Working so closely together, he and John spend the best part of six months a year filming, could easily become grating. “We don’t get on each other’s nerves but we do watch each other’s mood changes, depending on what else is happening in our lives. He is a fabulous man, John Torode. I had a chat with him just this week. I said ‘I’ve been a bit down’ and he said, ‘yeah, I know.’ And I said ‘you know it’s never about you’ and he said, ‘yeah, I know that. Nice to have you back smiling.’
“It’s a relationship some people seem intrigued by because we don’t socialise outside of work, or visit each other’s houses. That doesn’t mean we are not incredibly close, we’ve just found a formula that works for the pair of us. I’m not closer to anybody else than John Torode, he knows everything about my life, we just keep it within the confines of MasterChef. It takes up so much of our lives we don’t want to put something else in there that might upset the equilibrium.”

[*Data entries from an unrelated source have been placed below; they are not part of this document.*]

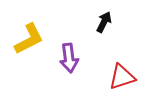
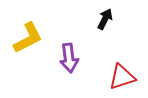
black arrow: moved 1 px right, 3 px up
yellow L-shape: moved 1 px left, 1 px up
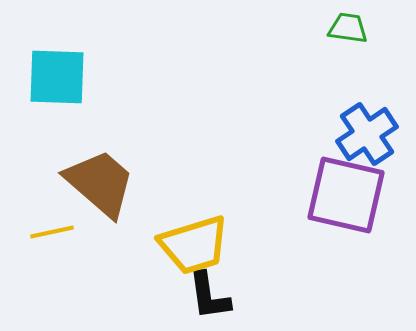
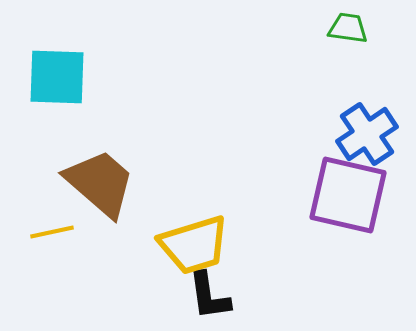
purple square: moved 2 px right
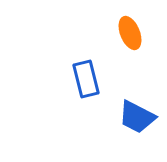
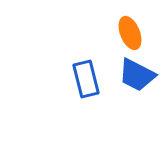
blue trapezoid: moved 42 px up
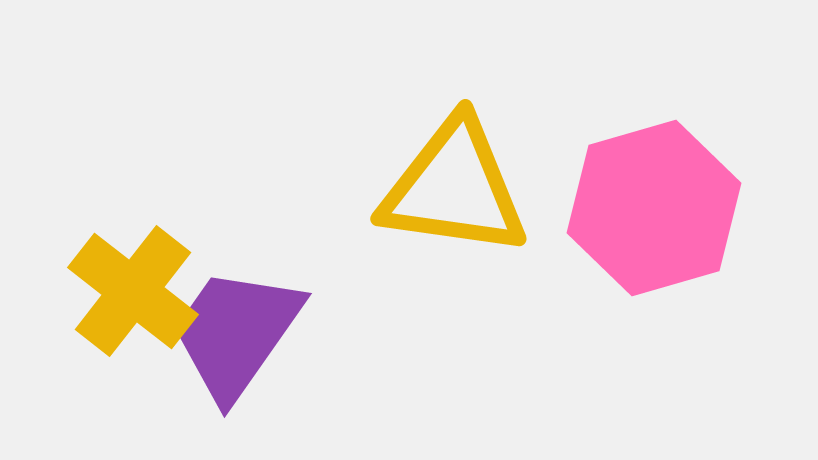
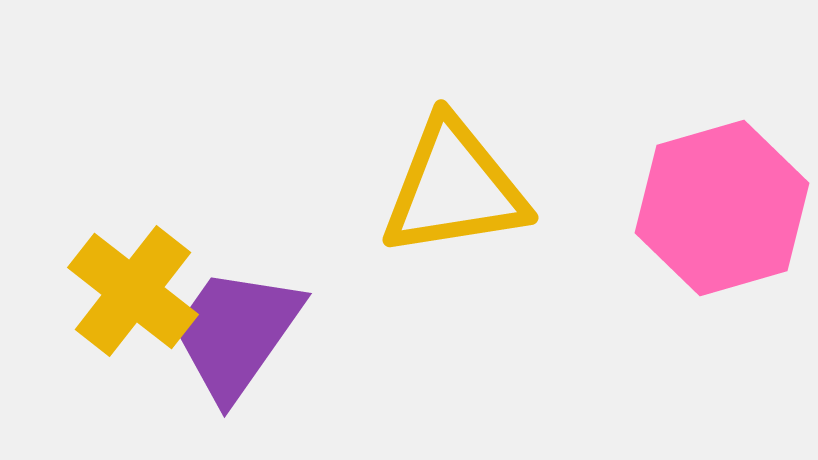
yellow triangle: rotated 17 degrees counterclockwise
pink hexagon: moved 68 px right
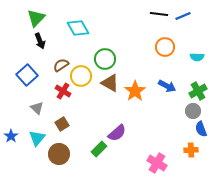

Like Strictly Come Dancing, The Repair Shop and The Great British Bake Off, MasterChef has become a firm favourite with many viewers, and Wallace feels at home in the MasterChef kitchen. “I’ll never stop doing it. I’m really happy there. I can see a time when I’m too old to do it, but I reckon they’ll still get me to do guest appearances.”
The latest series is the 17th since the format changed and he believes its recipe for success is fairly simple. “It’s about people and you’re watching those people striving to do their best, and there is so much emotion that comes out of that.”
Another crucial component is the fact that both he and John are at ease in front of the camera. And not everyone is. “I’ve talked to people off camera who are experts in their field and can wax lyrical about their specialist subject. But you stick a camera in front of them and they go to pieces,” says Wallace.
“So you never know how someone is going to react to the camera. I’ve always treated it like another person is there, it’s never phased me and I’ve always liked it. It’s a bit like performing in a way, you just have to think quickly and be natural.
“If I put a spoonful of food in my mouth and it’s glorious, the easiest thing to do is go ‘oh, mate.’ Everyone at home will understand exactly what you mean. You don’t have to go into long, elaborate detail. Sometimes a simple ‘corrr’ will do...”
Gregg Wallace’s Big Weekend in Yorkshire airs tonight at 9pm on Channel 5.
MasterChef continues on BBC One
The challenges of filming during lockdown
Filming MasterChef, as well as Celebrity MasterChef and MasterChef: The Professionals, during this pandemic has brought challenges. “What we couldn’t do was go on location so it all became studio-based, but it worked. We couldn’t go out to restaurants but we could bring the great chefs into the studio,” says Wallace.
“One of the innovations that came in was we got the contestants to make two plates of food, one for me and one for John. Brilliant. We should have done that before instead of us elbowing each other out of the way.”
Having strict protocols on set allowed them to keep filming. “All credit to the production team because we’ve now filmed nearly three series during this plague without a single incident.”